Abstract

Five Pleistocene loess units in the Mississippi Valley that contain terrestrial gastropod fossils are differentiated by amino acid ratios (aIle/Ile values) in the total acid hydrolysate of the fossil terrestrial gastropods Hendersonia occulta, Catinella and Succinea. Late Wisconsin Peoria Loess, which has been independently dated by radiocarbon and thermoluminescence methods, is identified by alle/Ile values in fossil gastropods which progressively increase from northern Illinois to southern Louisiana. Early(?) to middle Wisconsin Roxana Silt is characterized by alle/Ile values in Hendersonia only slightly greater, and values in Catinella and Succinea distinctly greater than those of the Peoria Loess.
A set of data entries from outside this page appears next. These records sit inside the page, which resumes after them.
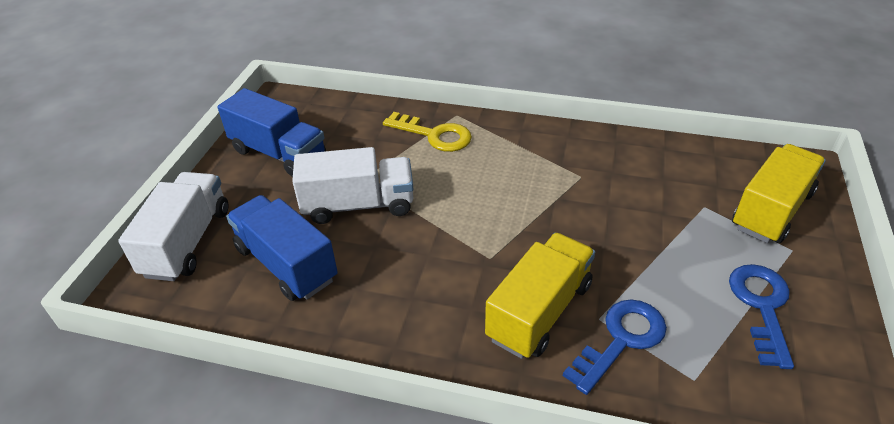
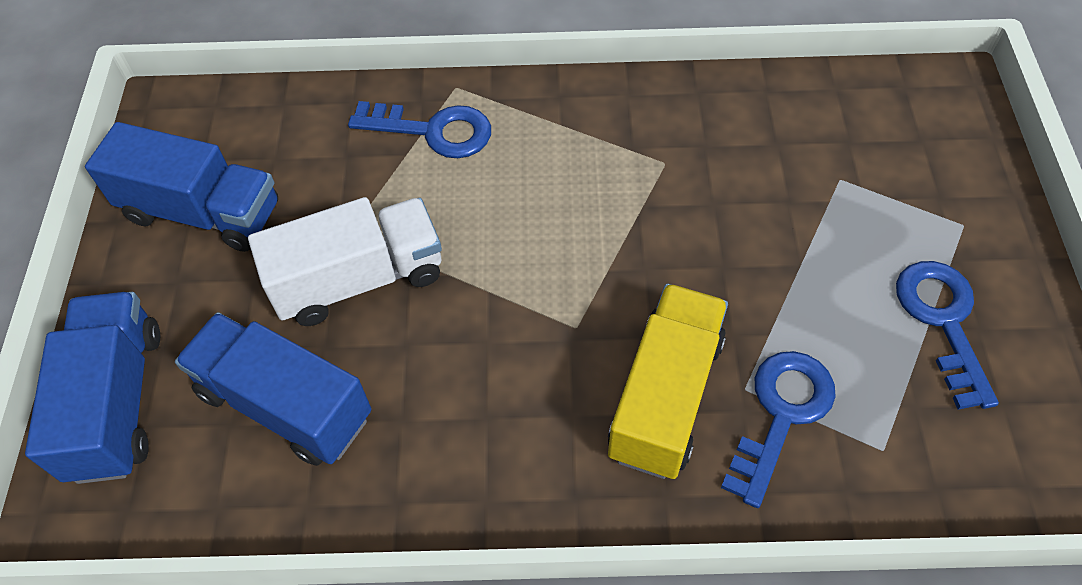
camera: 15 degrees left, 15 degrees up
white truck [118,172,228,281] -> blue truck [25,292,160,484]
yellow key [383,112,472,152] -> blue key [348,101,491,158]
yellow truck [732,144,826,243] -> none

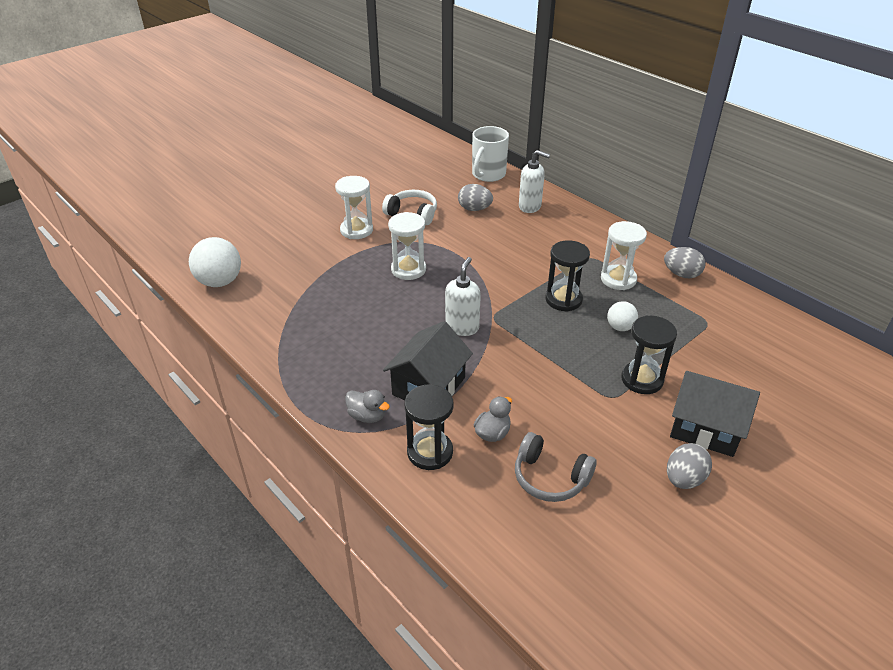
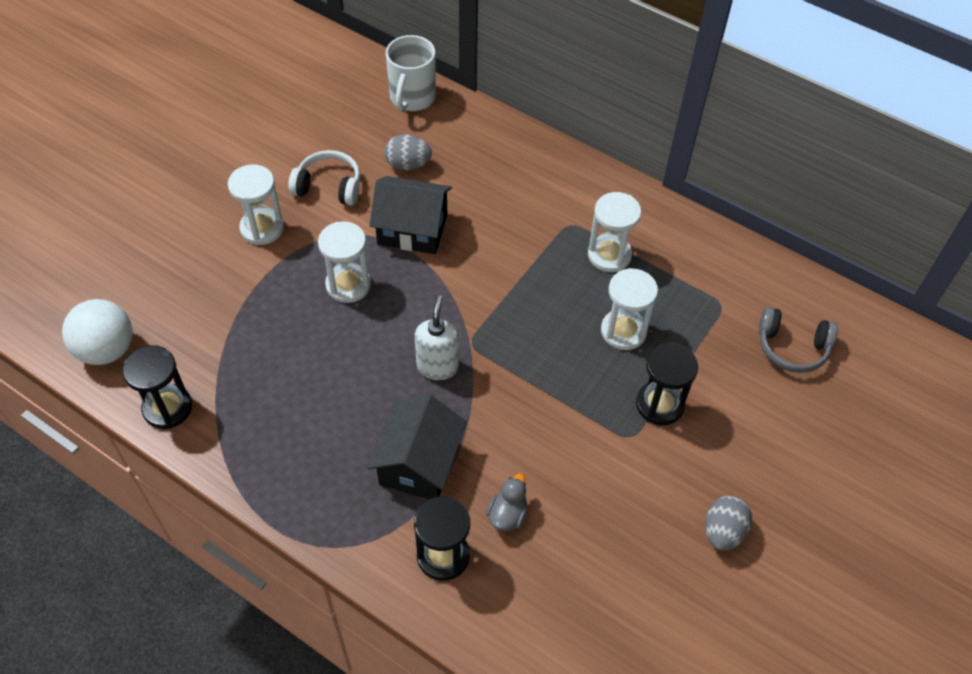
camera: 15 degrees left, 15 degrees up
grey duck [345,390,390,423] -> none
grey headphones [515,432,597,502] -> grey headphones moved to [758,307,838,373]
white soap dispenser [519,150,550,213] -> none
black hourglass [545,240,590,312] -> black hourglass moved to [122,345,192,429]
white ball [607,301,638,331] -> white hourglass [601,268,658,350]
grey egg [664,247,706,279] -> none
black house [670,371,760,457] -> black house moved to [369,176,452,254]

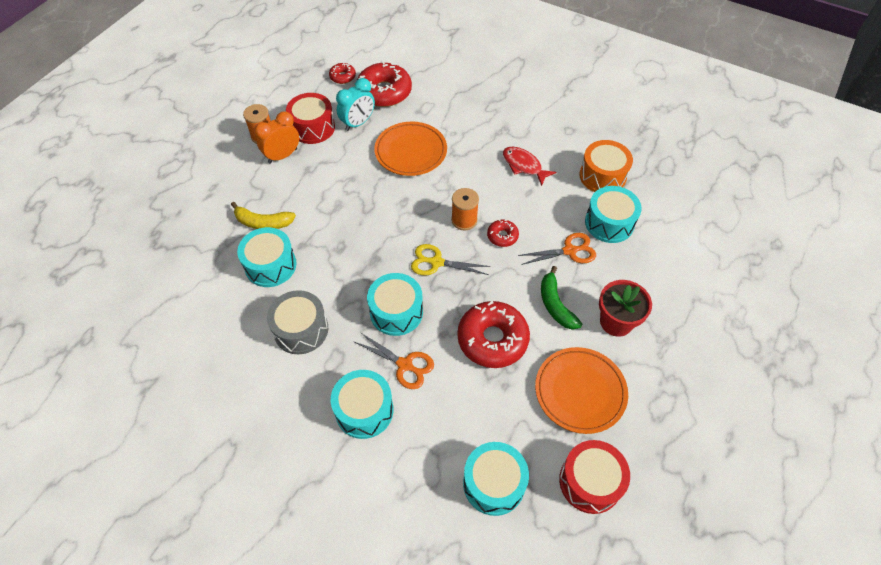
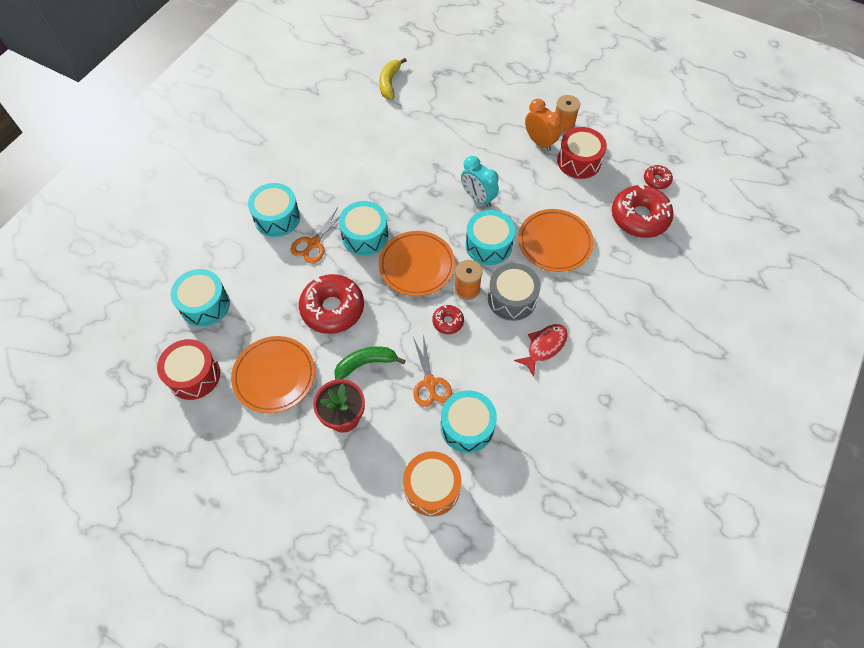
camera: 90 degrees right, 5 degrees up
yellow banana [231,202,296,229] -> yellow banana moved to [379,58,407,100]
turquoise drum [237,227,297,287] -> turquoise drum moved to [466,210,515,265]
grey drum [267,290,328,354] -> grey drum moved to [488,263,541,321]
turquoise clock [336,78,375,131] -> turquoise clock moved to [461,156,499,207]
yellow scissors [411,244,490,275] -> orange plate [379,231,455,296]
orange drum [579,140,633,192] -> orange drum moved to [403,451,461,517]

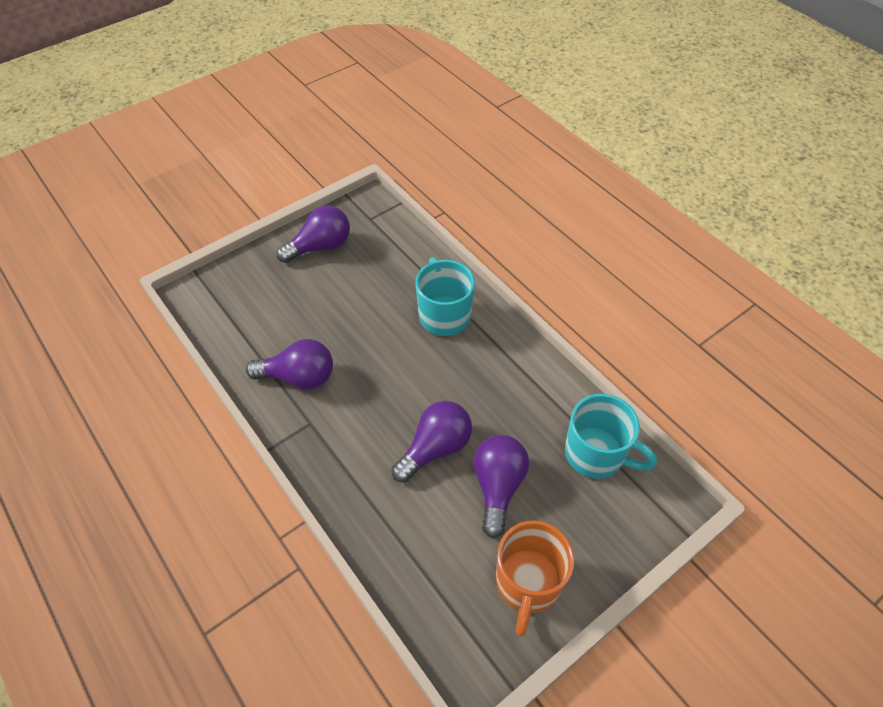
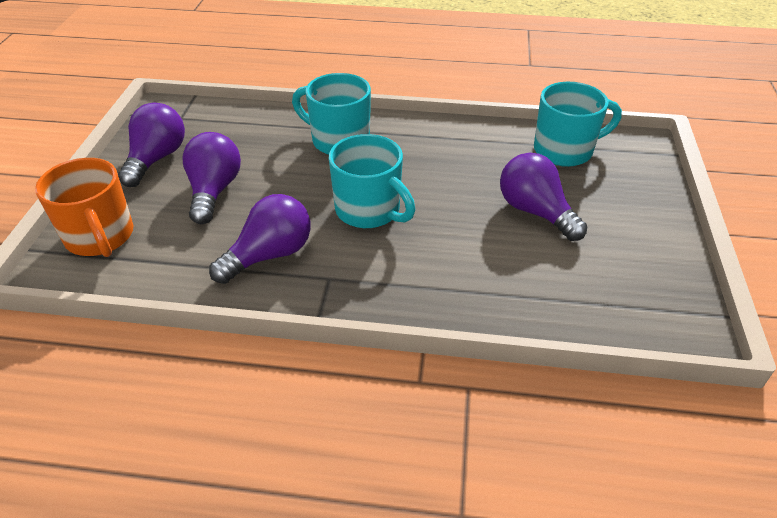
camera: 45 degrees left, 10 degrees down
purple light bulb [391,401,472,483] -> purple light bulb moved to [182,132,241,224]
orange mug [496,520,574,636] -> orange mug moved to [35,158,134,257]
none -> turquoise mug [329,134,415,228]

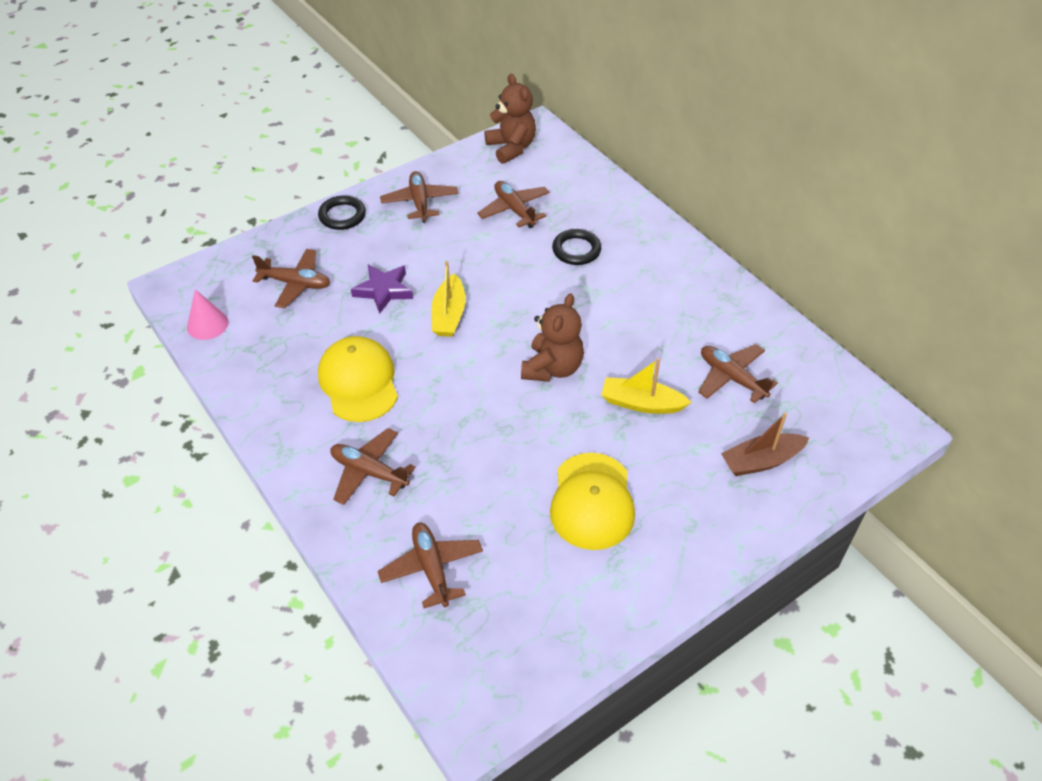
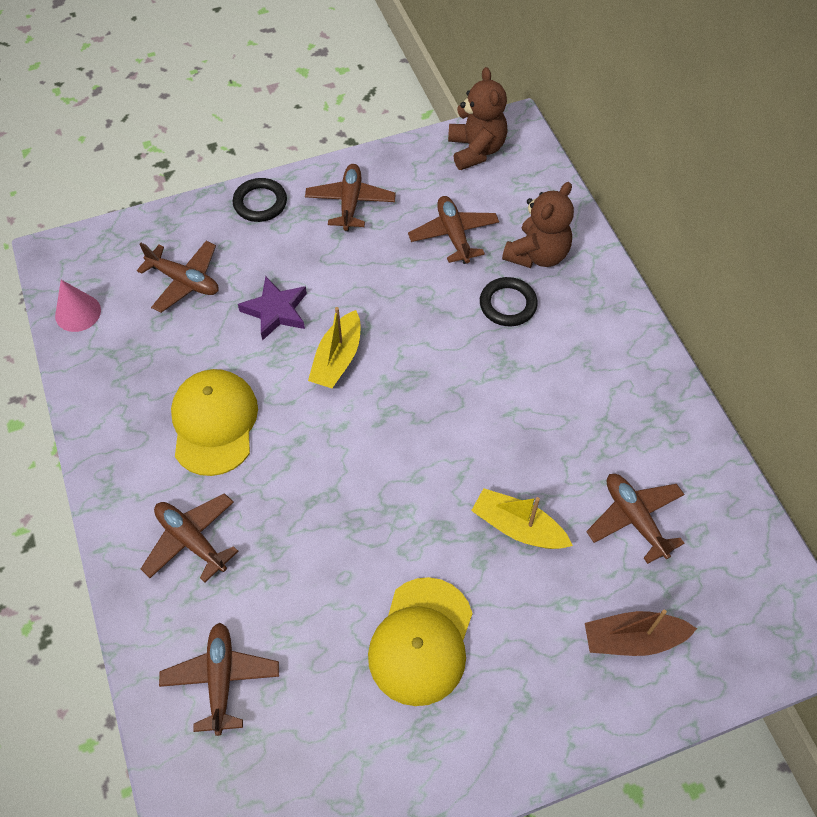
camera: 15 degrees right, 10 degrees up
brown teddy bear [521,293,584,382] -> brown teddy bear moved to [502,182,574,268]

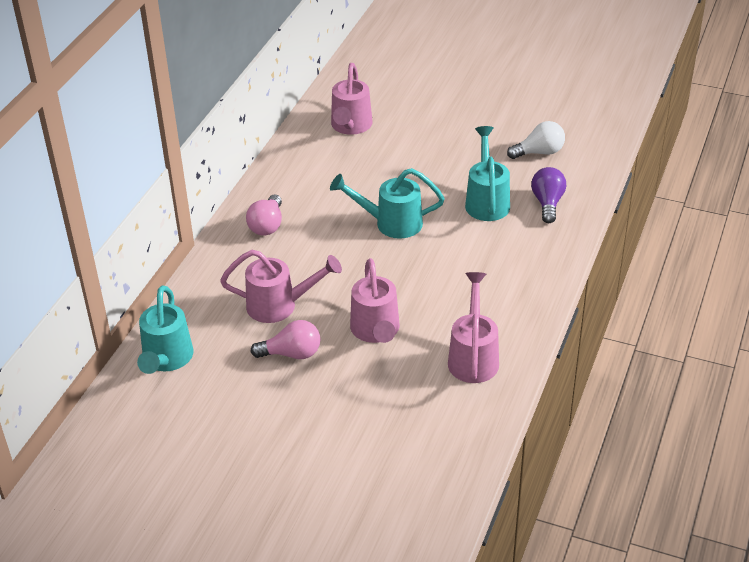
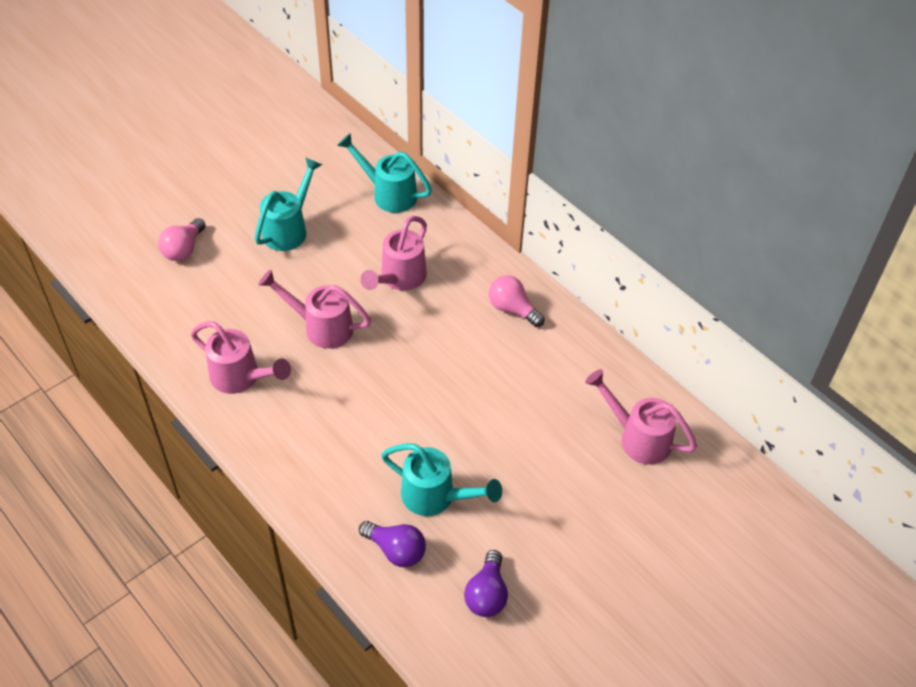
camera: 115 degrees right, 10 degrees up
pink light bulb [251,320,320,359] -> pink light bulb moved to [158,218,206,261]
turquoise watering can [330,168,445,239] -> turquoise watering can moved to [255,157,322,251]
white light bulb [507,121,565,159] -> purple light bulb [464,550,508,617]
AIIe/Ile values in Hendersonia suggest that the "Chinatown silt" (informal term) in Illinois and the Loveland Silt in Arkansas are the same age. Independent geologic evidence suggests that they predate the Sangamon (last interglacial). AIle/Ile values in Hendersonia from the "Sicily Island loess" (informal term) in Louisiana indicate that it is significantly older than the Loveland Silt and the "Chinatown silt". The oldest loess unit recognized by alle/Ile values in Hendersonia from the Mississippi Valley is the "County Line silt" (informal term) in Illinois. The study shows that amino acid ratios in fossil gastropods from loess are an extremely valuable relative-age indicator and provide a means of long-distance correlation of midcontinent loess deposits.